El perro Bruno, la clave para hallar a las víctimas de tres femicidios

La mamá de Anahí Benítez, Silvia Pérez Vilor, pidió que se apruebe un protocolo de búsqueda inmediata de personas con la inclusión de equipos de canes preparados para “salvar vidas”. En tanto, criticó el accionar de los investigadores en el crimen de Cristina Iglesias y su hija Ada, ocurrido en Monte Chingolo, partido de Lanús. “Las muertes de Monte Chingolo al igual que el de Anahí eran evitables”, afirmó. El perro Bruno permitió hallar tanto el cuerpo de Cristina y Ada como el de Anahí, asesinada en 2017 en la Reserva de Santa Catalina, en Lomas de Zamora.

Desde que Anahí Benítez fue secuestrada, violada y asesinada, en julio de 2017, Pérez Vilor viene haciendo hincapié en la importancia de actuar en defensa del interés público y los derechos de las personas, frente a la desaparición o ausencia.

“Tan difícil puede ser darse cuenta de la importancia que tiene un escuadrón de perros de rastro específico. Un escuadrón de perros para buscar cadáveres o cualquier cosa, pero que estén bien entrenados. Por qué siempre tienen que llamar a los perros que no sirven, y se tarda tanto tiempo en llamar a los que sirven”, se preguntó la madre de Anahí.

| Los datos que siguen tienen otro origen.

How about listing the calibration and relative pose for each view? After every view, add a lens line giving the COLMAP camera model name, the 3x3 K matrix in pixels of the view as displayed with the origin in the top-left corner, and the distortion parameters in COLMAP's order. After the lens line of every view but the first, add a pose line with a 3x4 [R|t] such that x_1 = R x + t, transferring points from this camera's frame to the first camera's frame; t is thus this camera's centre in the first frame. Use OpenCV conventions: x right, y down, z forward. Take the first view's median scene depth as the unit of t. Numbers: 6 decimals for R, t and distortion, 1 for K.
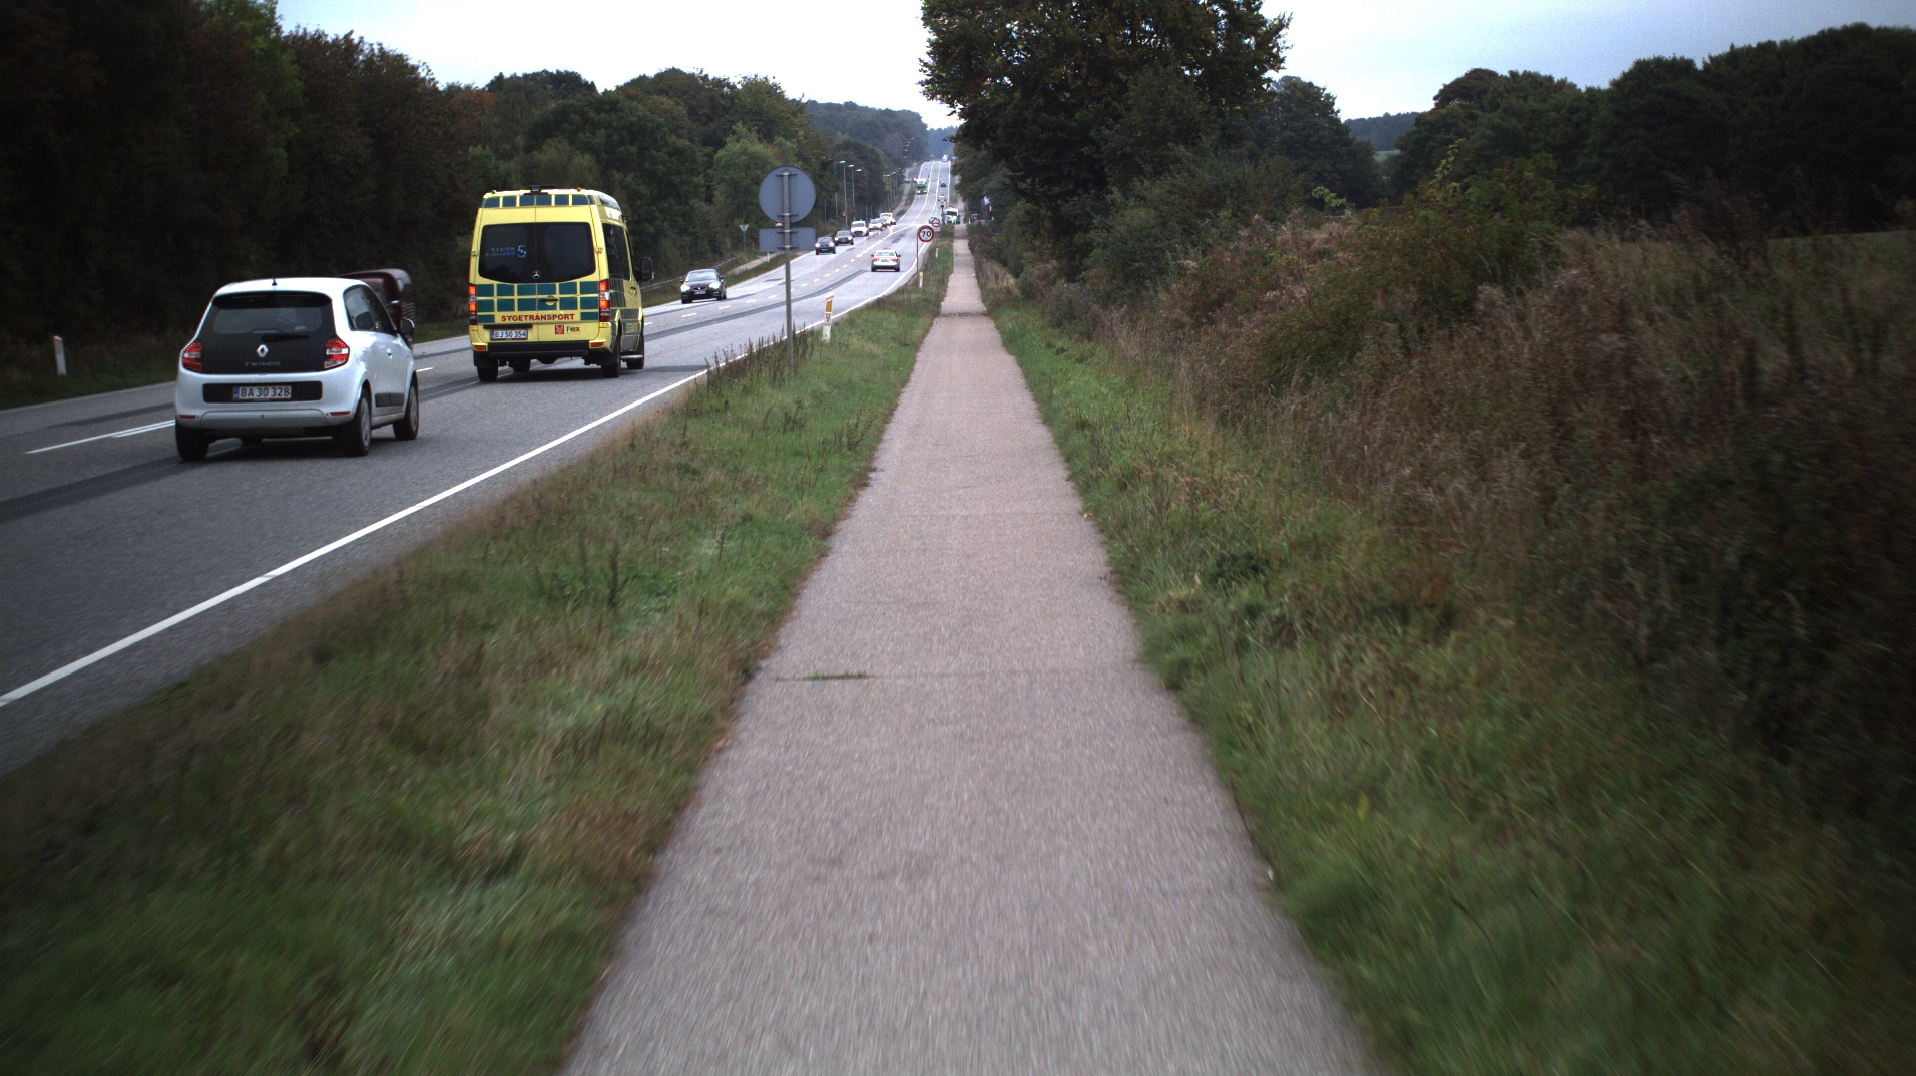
lens RADIAL K [[1474.4, 0, 949.5], [0, 1474.4, 566.3], [0, 0, 1]] dist [-0.008165, -0.004437]
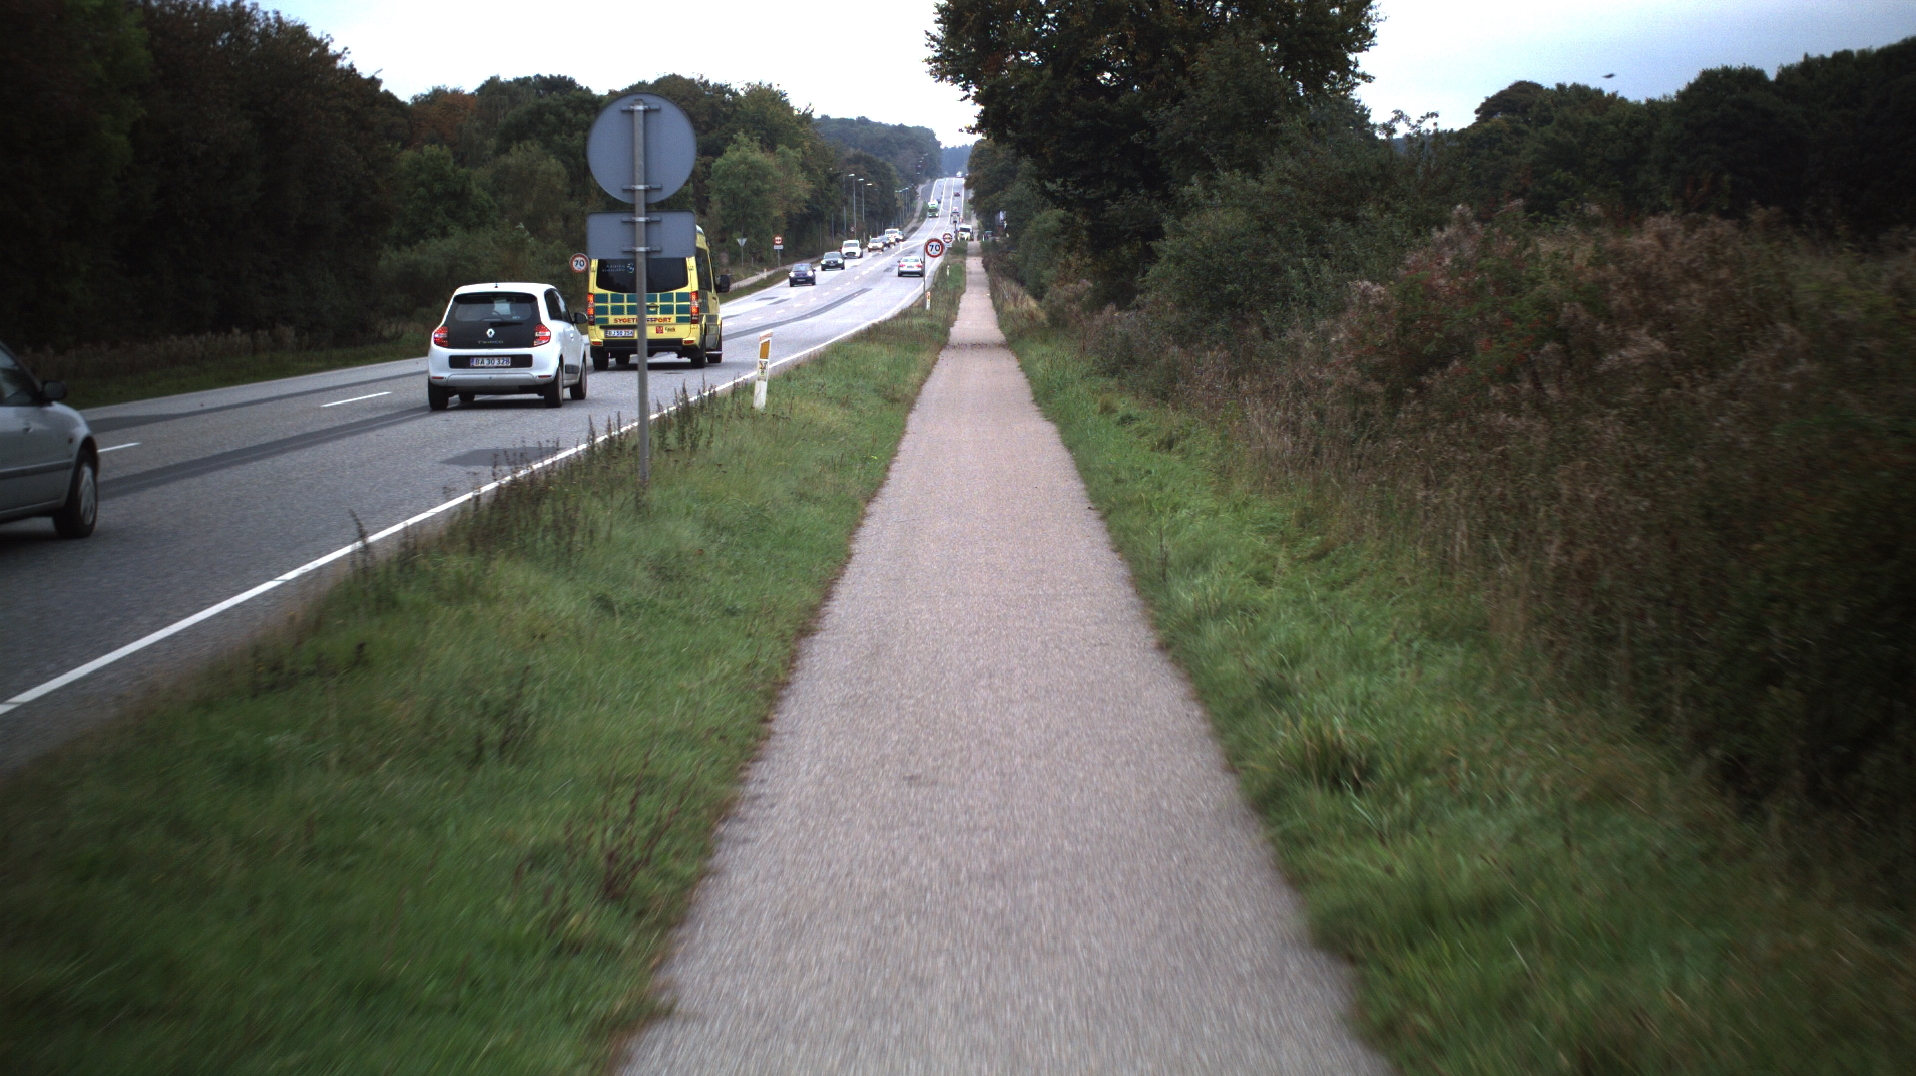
lens RADIAL K [[974.6, 0, 965.3], [0, 974.6, 481.7], [0, 0, 1]] dist [-0.003834, -0.003475]
pose [[0.999963, 0.008567, 0.001002, 0.002702], [-0.008568, 0.999963, 0.000602, -0.083836], [-0.000997, -0.000610, 0.999999, 0.403698]]
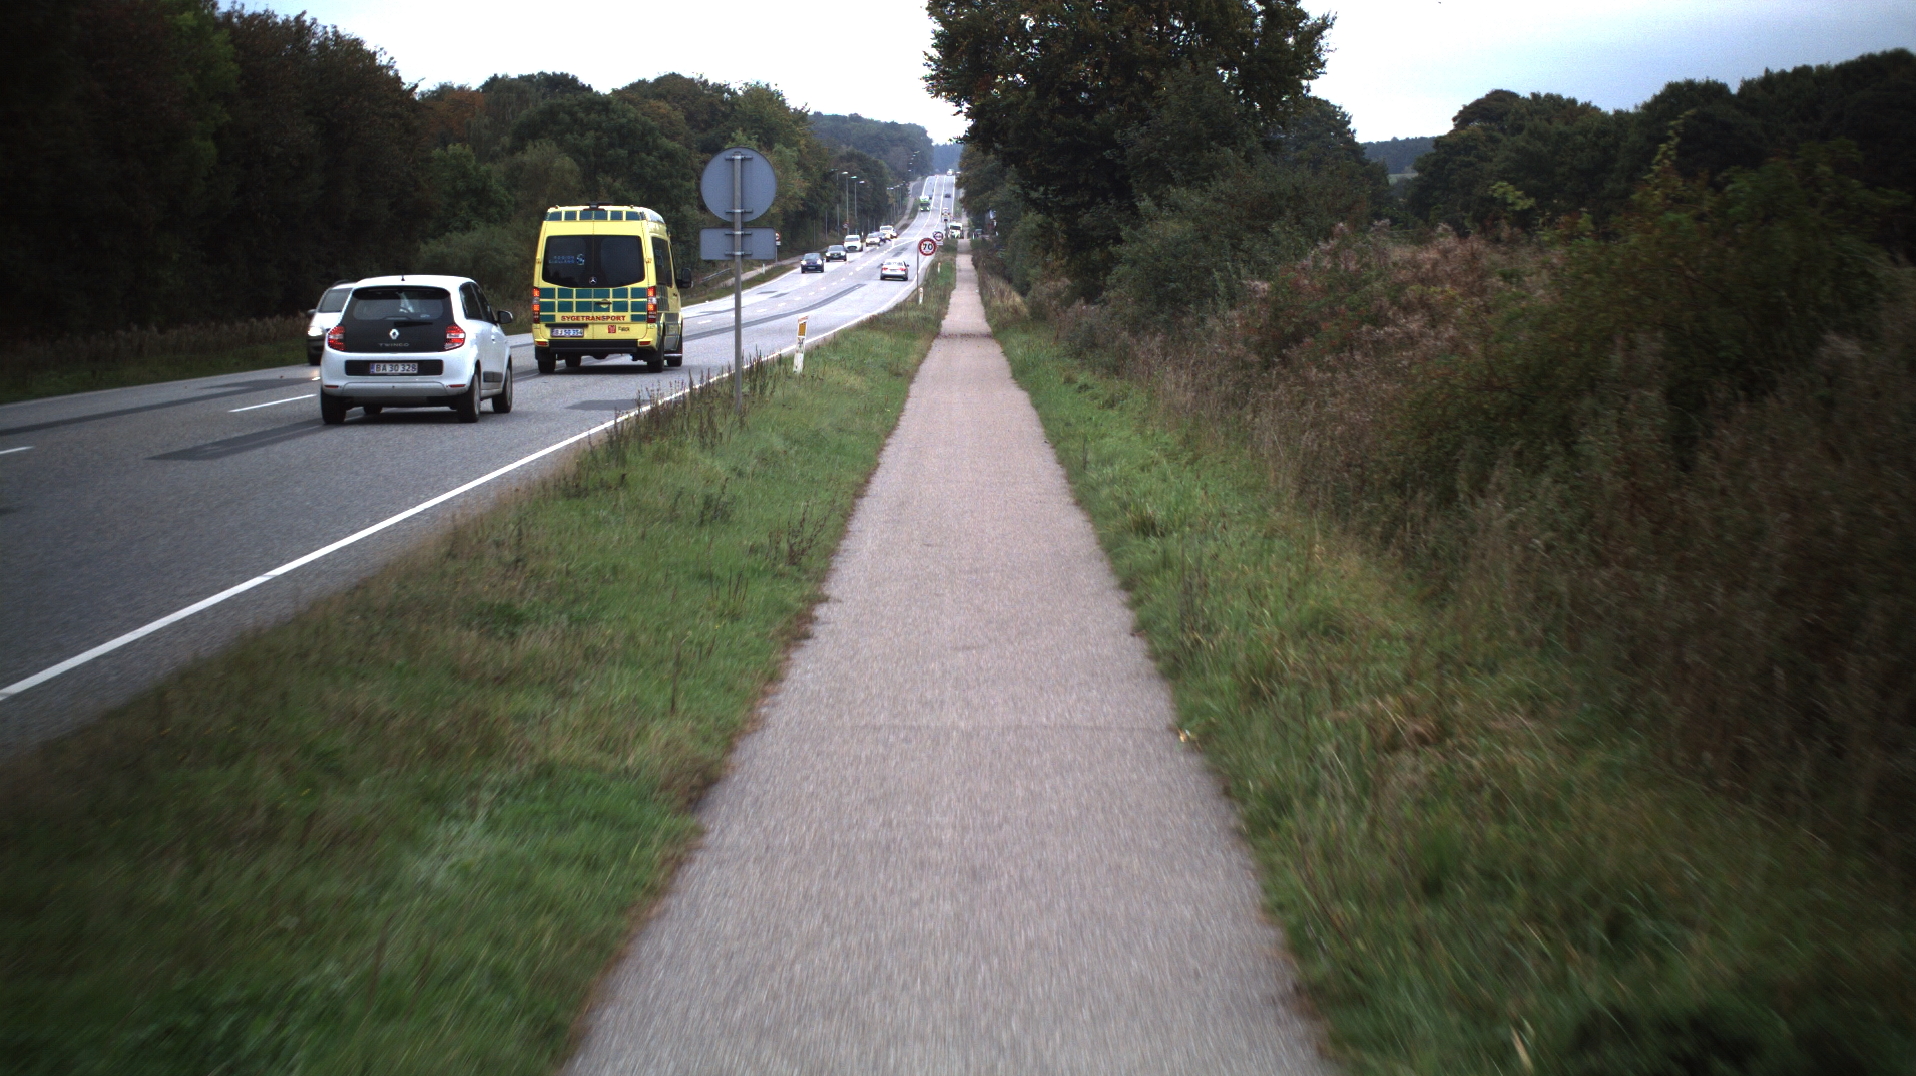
lens RADIAL K [[1171.7, 0, 949.2], [0, 1171.7, 522.8], [0, 0, 1]] dist [-0.007363, -0.001455]
pose [[0.999794, 0.020278, 0.000812, 0.000740], [-0.020280, 0.999791, 0.002713, -0.050299], [-0.000757, -0.002729, 0.999996, 0.243659]]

Ella mejor que nadie conoce del tema porque lo vivió en carne propia. Por eso, viene pidiendo desde hace de tiempo que se actúe de manera inmediata ante una desaparición.

“Se debe terminar con esto que se hace ahora de convocar a los perros dos o tres días después de la desaparición. Y otra cosa que se repitió en las muertes de Monte Chingolo, como en el caso de mi hija, es que primero se llamó a los perros de Gendarmería, a los perros de  cinotecnia. Ya está probado que esos perros no encuentran nada”, sentenció Silvia, en diálogo con DiarioConurbano.com

Y añadió: “Cuando pasó lo de Anahí y vinieron a buscar el rastro a mi casa, uno de los perros (de Gendarmería) iba para un lado y el otro para el otro lado, totalmente perdidos. Yo no sabía nada de perros en ese momento. Cuando fue el caso de Monte Chingolo, el día anterior, a que fuese convocado DiegoTula con Bruno y con Max, habían estado esos perros, buscando en la casa y no encontraron absolutamente nada”.

En el caso del doble homicidio de Monte Chingolo, tal como lo explicó a este portal el abogado de la familia de Cristina Iglesias, Mariano Lizardo, “varios perros estuvieron en el lugar y no pudieron detectar donde estaban las víctimas, por eso se tardó dos o tres días”. Al no poder dar con Cristina y su hija Ada se convocó a Bruno, el perro weimaraner integrante de la división canina de la Secretaría de Seguridad de Escobar. El can Bruno fue determinante en la resolución del caso.

En abril de 2016, Escobar fue el primer municipio en crear su División Canina y hoy cuenta con un equipo de primer nivel entrenado para la búsqueda de personas, no solo actúa en dicho partido sino en cada lugar donde sea requerido. Para la mamá de Anahí, sería fundamental poder contar en todo el país con este tipo de división canina y con personas que estén capacitadas para tomar decisiones urgentes.

“No quiero morirme sin que se cambie ese protocolo de búsqueda. Tiene que haber muchos Brunos, muchos Max, muchos Diego Tula que adiestren, que por toda la provincia haya un perro de eso y que cada fiscalía de búsqueda de paradero los convoque inmediatamente, porque quizás cuando la denuncia se termine o esté en proceso ya la persona fue encontrada, esa es la diferencia entre la vida y la muerte”,  reflexionó la madre de la estudiante del ENAM.